Hacking web banner networks sends banner ads from hated to feared

Seems I need to update the post Worst banner ad ever - system doctor takes over the browser as I've found more information, particularly this scary sounding article at the WSJ: Hackers Can Now Deliver Viruses via Web Ads.
In this article one can smell the near death of online ads, for example:

Clicking on ads that appear in the sponsored-link results section of Web-search engines can also be very dangerous. Web-security firm McAfee Inc. found in May that 6.9% of sponsored links led to suspicious sites that might have automatically downloaded malicious software.

Great, so buying a text-link at the top search result now may make your ad viewed with suspicion and most likely not clicked. That's not good. Also:

Ad networks, which distribute ads across the Internet, say they carefully review the companies from which they accept ads and use manual and automatic tools to scan for harmful code. Some companies have developed their own safeguards. Right Media, an online-ad exchange that uses automated systems to match buyers with sellers, last summer designed a system to block ads containing harmful material from entering its network. During its initial test in July 2006, Media Guard scanned more than 50,000 ads, putting each commercial through various tests looking for suspicious code. The scan discovered 17 different types of hidden viruses.

Yipes! So websites that just try to support their site with a few ads, join a reputable ad-banner group and suddenly serve viruses to their visitors?

I'd tell you to get Firefox and Ad Block Plus, but some people on the web are really unhappy about that constellation saying it's "is an infringement of the rights of web site owners and developers" and they'll send you to this page: "You've reached this page because the site you were trying to visit now blocks the FireFox browser". Heck, I'll even tell you to get Norton Internet Snakeoil which blocked "ad-rag.com" but not actual ad banner URL's over at apple.com, disney.com, iwon.com, monster.com and plenty more places (see post about us changing our domain name because of this), so that seems to be a true waste of money if some people can buy themselves off the Norton Internet Security blacklist. Who's to say one of these 'infected' ads won't slip through there? They slip through on my non-adblocked Firefox but so far - knock on wood - my Mac OSX is too weird for the .exe to plant itself in it and run. Probably only a matter of time, mind you, before these ads serve files designed for any operating system though.

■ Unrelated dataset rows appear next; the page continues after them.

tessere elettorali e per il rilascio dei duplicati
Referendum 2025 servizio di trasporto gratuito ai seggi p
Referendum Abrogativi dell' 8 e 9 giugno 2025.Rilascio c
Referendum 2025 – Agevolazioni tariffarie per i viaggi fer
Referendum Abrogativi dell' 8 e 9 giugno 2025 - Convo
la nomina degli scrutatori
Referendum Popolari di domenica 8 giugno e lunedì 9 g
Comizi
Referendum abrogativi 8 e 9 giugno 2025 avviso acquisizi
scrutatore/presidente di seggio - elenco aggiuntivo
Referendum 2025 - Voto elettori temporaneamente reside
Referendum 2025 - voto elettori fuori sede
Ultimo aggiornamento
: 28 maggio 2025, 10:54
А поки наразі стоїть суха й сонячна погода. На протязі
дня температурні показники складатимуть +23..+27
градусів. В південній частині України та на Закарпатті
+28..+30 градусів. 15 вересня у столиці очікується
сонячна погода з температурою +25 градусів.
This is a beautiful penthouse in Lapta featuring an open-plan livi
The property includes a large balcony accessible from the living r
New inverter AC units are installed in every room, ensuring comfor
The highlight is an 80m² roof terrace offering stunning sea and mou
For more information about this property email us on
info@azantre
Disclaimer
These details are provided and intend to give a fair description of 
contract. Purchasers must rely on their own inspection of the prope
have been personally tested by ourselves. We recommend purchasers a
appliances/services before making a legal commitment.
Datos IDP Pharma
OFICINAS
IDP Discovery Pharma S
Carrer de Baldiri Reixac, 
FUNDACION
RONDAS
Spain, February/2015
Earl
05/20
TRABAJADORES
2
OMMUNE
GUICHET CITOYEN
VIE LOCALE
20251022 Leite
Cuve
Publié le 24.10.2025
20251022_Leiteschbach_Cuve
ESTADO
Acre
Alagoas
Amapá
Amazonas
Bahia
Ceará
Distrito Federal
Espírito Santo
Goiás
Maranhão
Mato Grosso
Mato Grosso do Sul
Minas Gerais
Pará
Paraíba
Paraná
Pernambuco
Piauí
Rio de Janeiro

Surfing known "safe" sites won't help you - Report: Ad Networks Used to Infect Computers from Clickz reveals that the Drivecleaner "ad" even appeared on Friendster. These ads can appear anywhere there's banner ads.

While evidence of rogue networks exists, isolated occurrences of malicious ads are more common in Edelman's experience. In early June, he identified an ad for a product called DriveCleaner that ran on Friendster.com and was served through DoubleClick's DART servers. The ad attempted to take over Friendster and replace the URL in the address bar with another, according to Edelman.

Symantec's security response database describes DriveCleaner as "a misleading application, which gives exaggerated reports of security and privacy risks on a computer. The program then prompts the user to purchase a registered version of the software in order to remove reported risks."

DoubleClick declined to comment specifically on the Friendster.com example. The DART system does have procedures in place for situations where an unsuitable ad is served.

"We very rarely come across cases like this," said Sean Harvey, senior product manager of the DART platform at DoubleClick. "As a technology provider, we have a strong support team. They contact us and we can put a SWAT team on it and shut it down in real time."

Even Microsoft has apologized for serving malware which is the scariest incident yet since the downloadable .exe file runs on, you guessed it, Microsoft.

The saddest thing is, that if this isn't nipped in the bud right now, banner ads will most definitely go the way of email advertising and die a lonely death while shunned from all mankind. These days legit websites can't send out password reminders without being accused of spamming, will the future bring a web where every animated gif is viewed with the same amount of suspicion? If the ad networks don't clean up now, anything that looks like ads will scare those once burned. Years ago paid links served in editorial content wigged me out as I thought peoples habit to click on links would drop once they've been fed ads instead of something relevant to the article. This however is much scarier. If this doesn't stop you might as well shoot the banner ad in the head right now and bury them next to the pop-up.